For girls, steroid use triggers a different set of changes: deepening of the voice, increased facial and body hair, menstrual irregularities, and clitoral enlargement. Some of these changes, particularly voice deepening and hair growth patterns, may not fully reverse after stopping.
In boys, natural testosterone production usually recovers after stopping steroids, but recovery can take months to over a year. During that window, teens experience symptoms of low testosterone: fatigue, loss of sex drive, depression, and reduced muscle mass, which can drive them back to using.
Liver Stress and Rare but Serious Damage
Oral steroids are particularly hard on the liver. Most oral formulations are chemically modified to survive digestion, and that modification forces the liver to process a compound it struggles to break down efficiently. The consequences range from mildly elevated liver enzymes (a sign of stress) to serious conditions: prolonged bile blockage, blood-filled cysts within the liver (peliosis hepatis), and in rare cases with long-term use, liver tumors. These tumors can be benign growths or, less commonly, liver cancer.
Injectable steroids bypass the liver initially but still carry risks, including infection and scarring at injection sites. Teens who share needles face the added danger of bloodborne infections.
Visible Warning Signs
Skin changes are often the most obvious early clue. Roughly 43% to 50% of steroid users develop acne, typically on the face, chest, shoulders, and back. This isn’t ordinary teenage acne. Steroid-induced breakouts tend to appear suddenly and can progress to severe, painful, ulcerative nodules. In extreme cases, users develop acne fulminans, an eruption of hemorrhagic lesions accompanied by fever, fatigue, and joint pain.
Stretch marks (striae) are another telltale sign, appearing on the shoulders, biceps, or chest as muscle mass increases faster than the skin can accommodate. Rapid and disproportionate muscle growth, especially in the upper body, combined with new severe acne in a teenager should raise concern.

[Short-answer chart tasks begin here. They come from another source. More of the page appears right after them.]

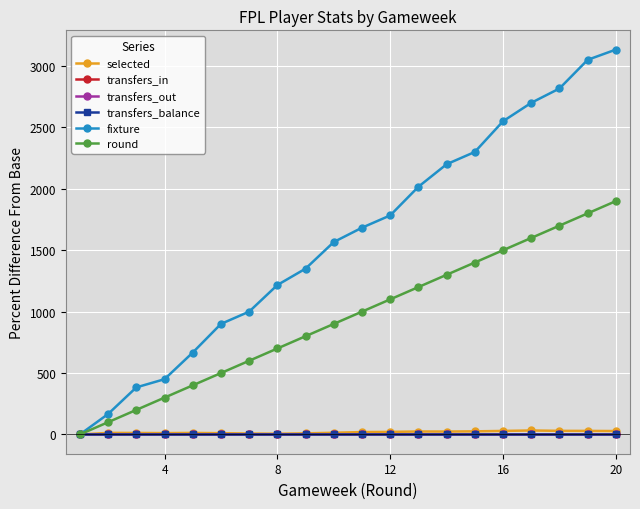

Reading right to left, what are all the values shown in this chart?

selected: 28.0	29.1	29.5	32.5	28.9	25.5	23.8	24.2	21.1	19.6	14.0	9.1	6.2	7.8	10.6	12.6	11.2	12.4	13.0	0.0
transfers_in: 0.0	0.0	0.0	0.0	0.0	0.0	0.0	0.0	0.0	0.0	0.0	0.0	0.0	0.0	0.0	0.0	0.0	0.0	0.0	0.0
transfers_out: 0.0	0.0	0.0	0.0	0.0	0.0	0.0	0.0	0.0	0.0	0.0	0.0	0.0	0.0	0.0	0.0	0.0	0.0	0.0	0.0
transfers_balance: 0.0	0.0	0.0	0.0	0.0	0.0	0.0	0.0	0.0	0.0	0.0	0.0	0.0	0.0	0.0	0.0	0.0	0.0	0.0	0.0
fixture: 3133.3	3050.0	2816.7	2700.0	2550.0	2300.0	2200.0	2016.7	1783.3	1683.3	1566.7	1350.0	1216.7	1000.0	900.0	666.7	450.0	383.3	166.7	0.0
round: 1900.0	1800.0	1700.0	1600.0	1500.0	1400.0	1300.0	1200.0	1100.0	1000.0	900.0	800.0	700.0	600.0	500.0	400.0	300.0	200.0	100.0	0.0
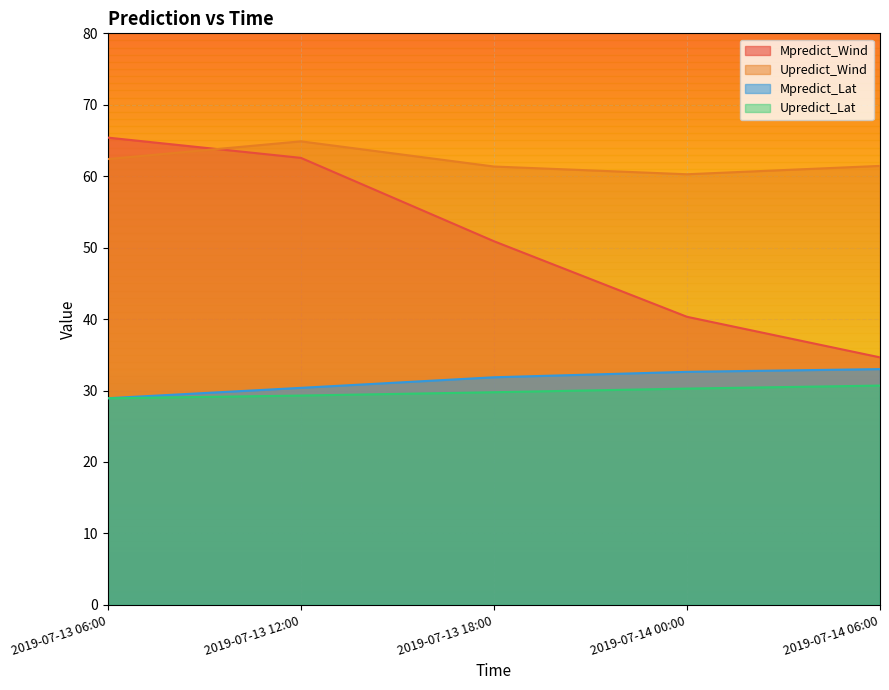

Between 2019-07-13 06:00 and 2019-07-13 12:00, which is larger?

2019-07-13 06:00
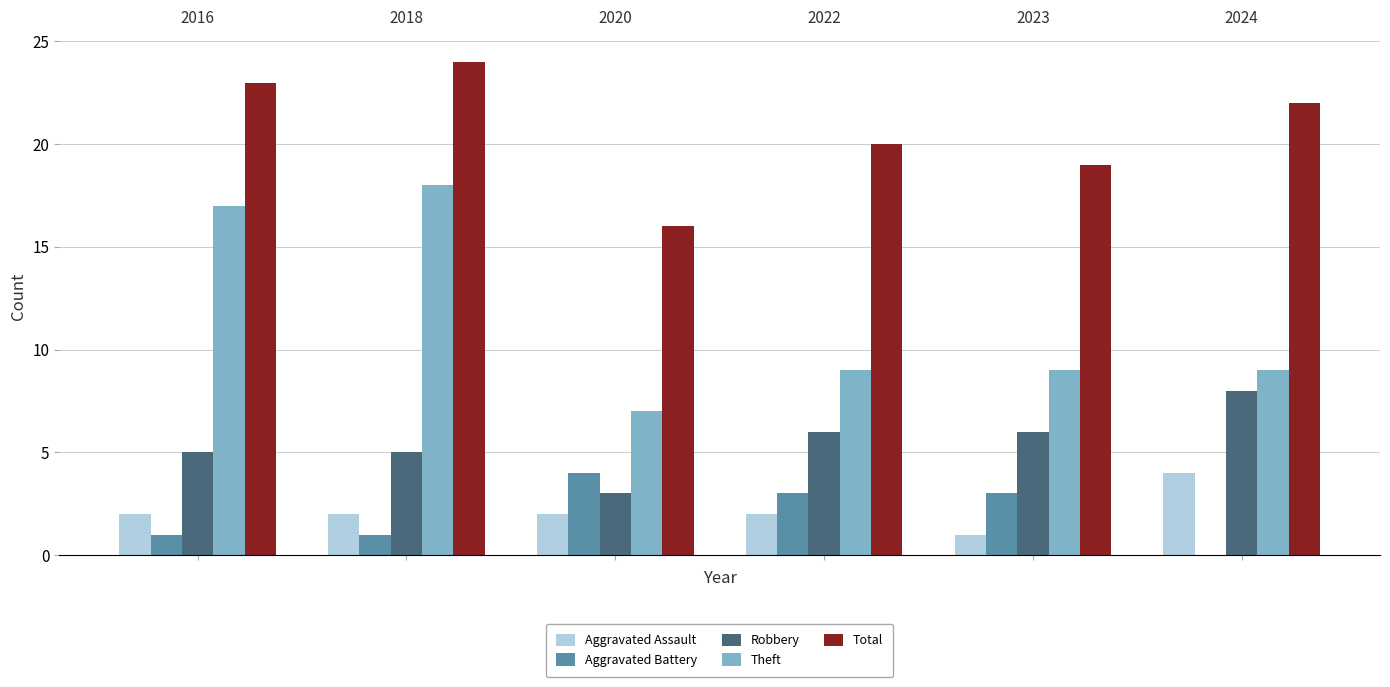

What is the sum of all Theft values?

69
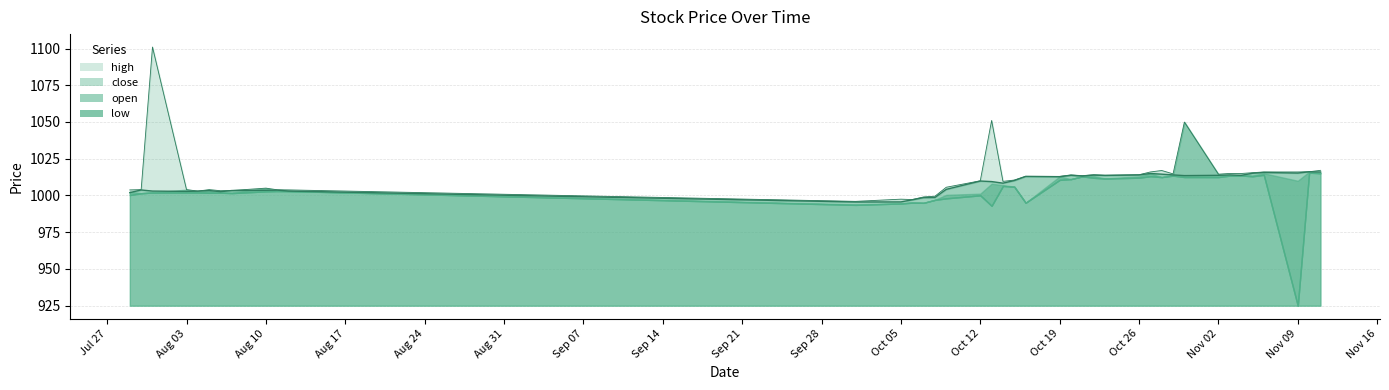

Which series has the largest total across all categories?

high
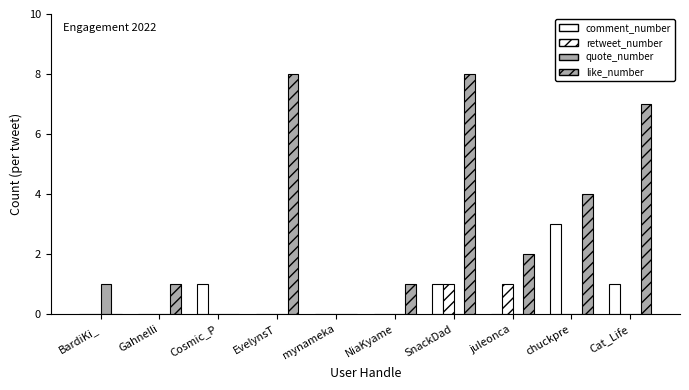

Which has a higher value, SnackDad or Cosmic_P?

SnackDad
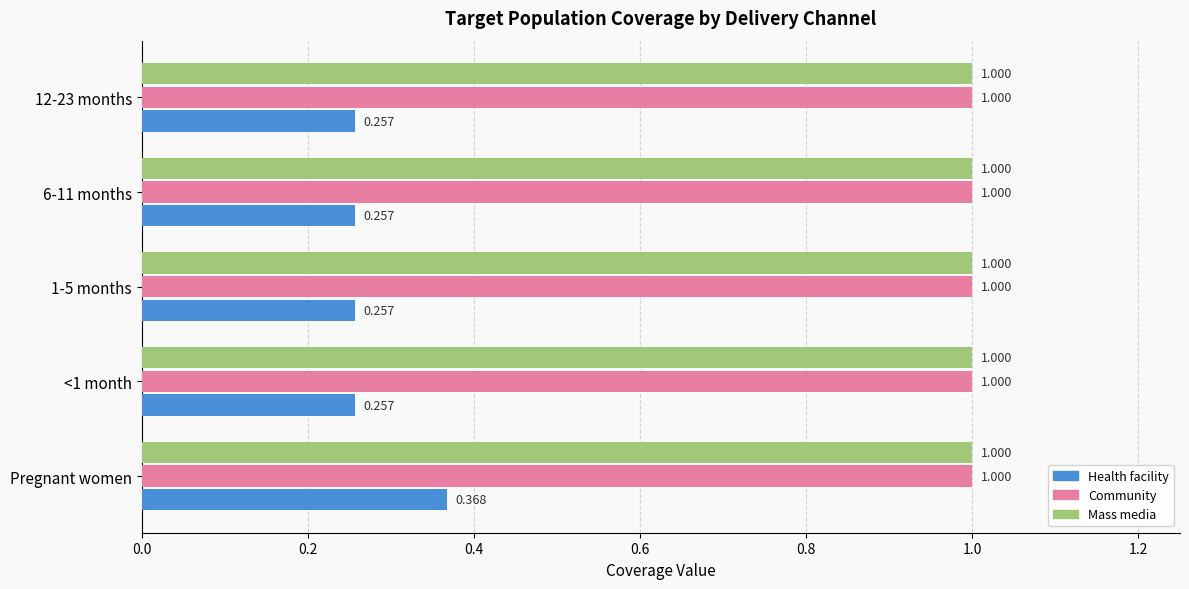

At which category is the sum across all series the highest?

Pregnant women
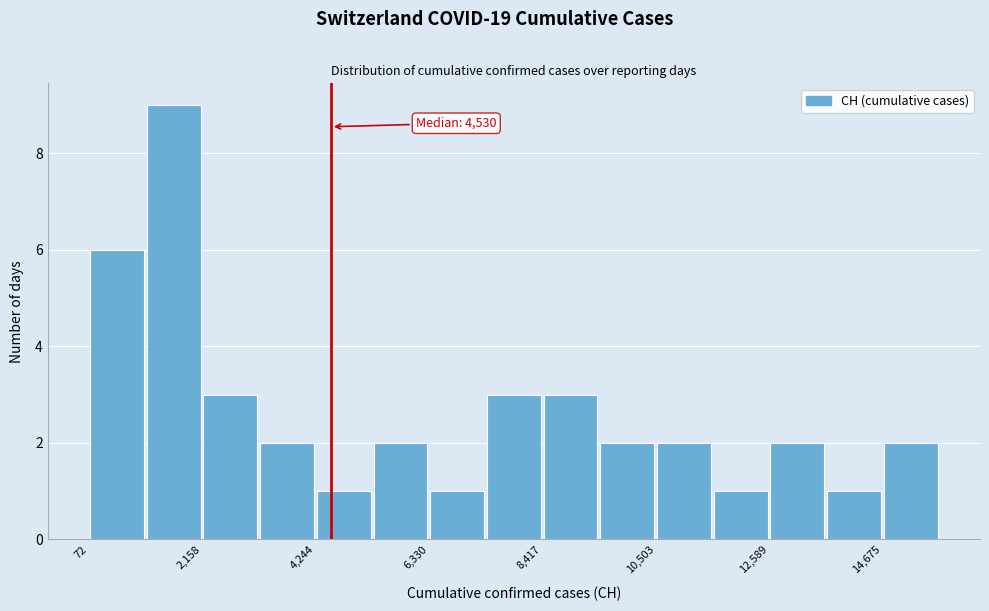

Read against the x-axis, roughly where is the centre of the tallest bar?

1500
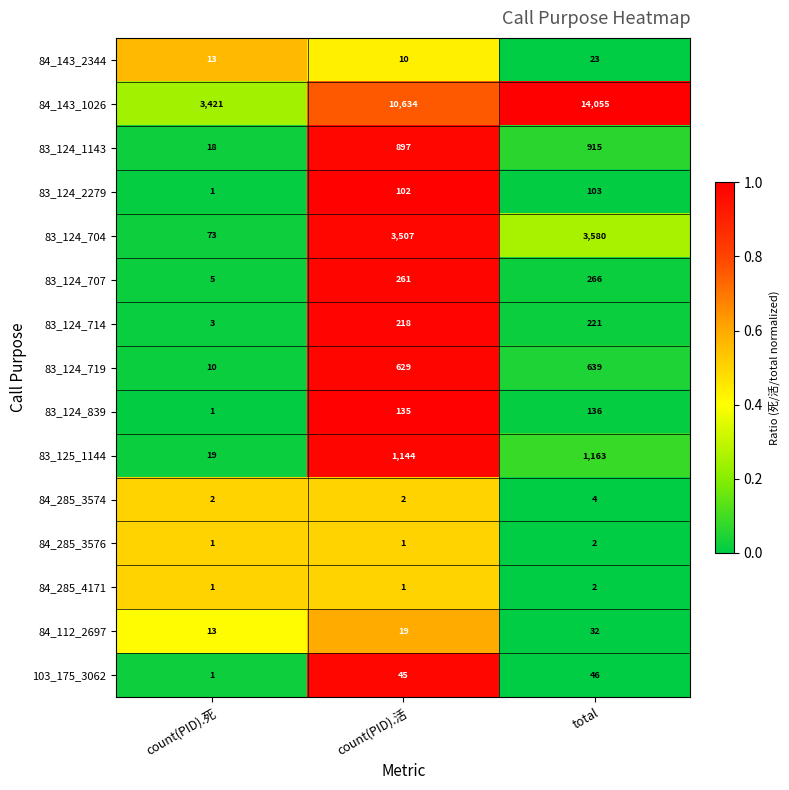

Which series has the largest total across all categories?

84_143_1026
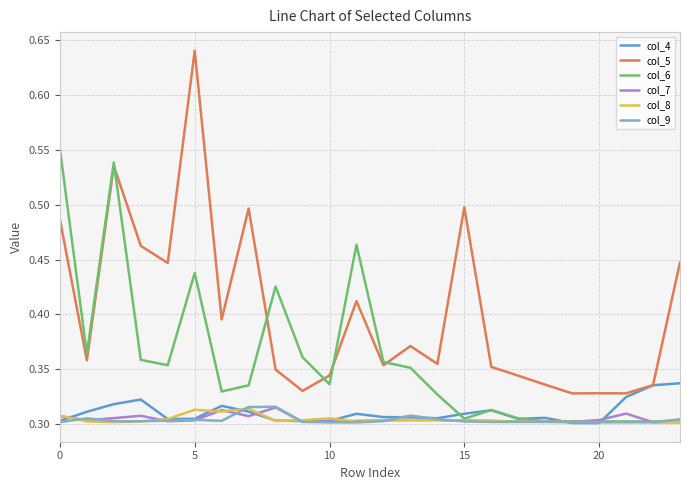

True or false: col_5 and col_8 intersect in this chart.

False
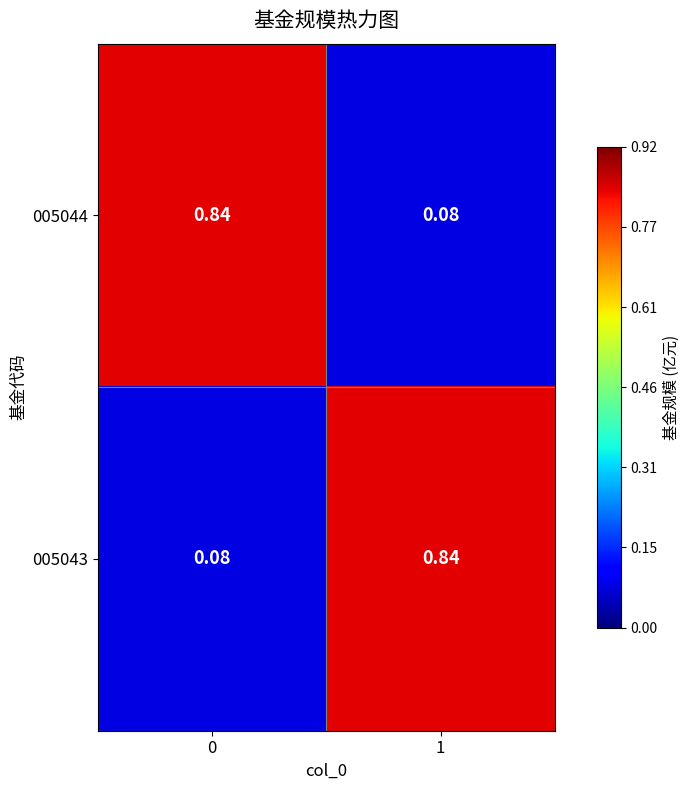

Is the value of 005043 at 1 greater than the value of 005044 at 1?

Yes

Withdrawal and the Cycle of Dependence
Steroid dependence develops through a pattern that is distinct from most recreational drugs. Users don’t get “high” in the traditional sense, but they become psychologically and physically dependent on the effects. When they stop, the body’s suppressed hormone production leaves them in a state of deficiency. The characteristic withdrawal syndrome includes depressed mood, prominent fatigue, insomnia or excessive sleeping, decreased appetite, and loss of sex drive.
For teens, the withdrawal crash is particularly dangerous because it hits at every insecurity that may have driven the use in the first place. Muscles shrink, energy plummets, and mood bottoms out. Many users describe a cycle where they intended to do one course of steroids but returned to using because they couldn’t tolerate the withdrawal period. Case reports consistently describe users who initially took steroids for muscle building but developed depression whenever they tried to stop, a pattern that can entrench long-term use during a period of life when the stakes for brain and body development are highest.